T-Mobile shutting down Sidekick service, is anyone left to care?

T-Mobile will be shutting down their Danger service that powers the Sidekick wireless syncing on 31 May, but I am left wondering how many people are even still using these with today's modern smartphones.

In late 2009 Sidekick owners lost all of their data and were given $100 credit for their troubles. It has been a couple of years since a new Sidekick device was launched with the Sidekick LX 2009 being the last model. My daughter gave up when he LX 2009 died a few months ago and last night T-Mobile sent out a note that they would be shutting down the Danger service used by Sidekick customers on 31 May 2011.

T-Mobile issued the following statement:

After May 31, 2011, the Danger Service (a subsidiary of Microsoft) used by T-Mobile Sidekick customers for data services will no longer be available on Sidekick devices.

T-Mobile will provide offers for our Sidekick customers before May 31, 2011, to help make an easy transition from their existing Sidekick device to a new device. We will have more information to share about these offers with our customers in the weeks ahead.

To ensure the best possible transition for our loyal Sidekick customers, an enhanced Web tool is available on myT-Mobile.com to easily export their personal data, including contacts, photos, calendar, notes, to-do lists, and bookmarks, from the Danger service to a new device, computer, or a designated e-mail account. An application is also available in the Sidekick Catalog to make it easy to export personal data to the Sidekick’s memory card. Many T-Mobile stores can transfer data from that card to a new T-Mobile device if the customer brings in the memory card and Sidekick.

My daughter was a die hard Sidekick fan and had three different models over a couple year period. However, she is now more than satisfied with using text messaging, including Facebook through text, and browsing via a WiFi connection and doesn't even miss her Sidekick. T-Mobile may be launching a Sidekick-branded Android device soon that may appeal to those who like the form factor.

At this point, I have to wonder how many people this will really effect (I asked T-Mobile for the current Sidekick subscriber numbers) and think this is just another change in the evolution of the smartphone that will have little impact on the consumer.
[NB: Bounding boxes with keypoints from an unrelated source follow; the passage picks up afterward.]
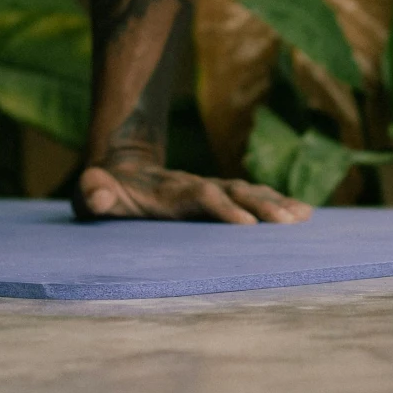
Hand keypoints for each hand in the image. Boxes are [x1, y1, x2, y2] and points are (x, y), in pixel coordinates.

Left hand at [74, 159, 311, 224]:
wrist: (122, 167)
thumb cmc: (105, 190)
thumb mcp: (90, 191)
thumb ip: (92, 193)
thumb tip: (101, 198)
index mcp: (168, 191)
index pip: (198, 197)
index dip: (220, 208)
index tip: (245, 224)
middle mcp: (195, 187)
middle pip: (233, 192)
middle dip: (261, 206)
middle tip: (289, 222)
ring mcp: (210, 190)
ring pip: (248, 193)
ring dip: (275, 204)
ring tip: (303, 218)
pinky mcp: (220, 197)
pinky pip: (252, 198)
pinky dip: (277, 203)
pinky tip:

After reading my post, it sounded a bit harsh and seemed to indicate the Sidekick was junk. The original T-Mobile Sidekick was actually my first data-enabled device and I loved it because it handled cloud sync years before this was even thought of by anyone else. The data plan was reasonable, the QWERTY keyboard was good, and the Sidekick brought wireless updates and more to T-Mobile. Many eventual smartphone manufacturers learned a great deal from the Sidekick and T-Mobile had many loyal Sidekick owners who were passionate about the device and service. It was a unique T-Mobile experience and served well in its time. As you can see in the statement, T-Mobile is going to give some special offers to existing Sidekick users as a way to thank them for their loyalty and support.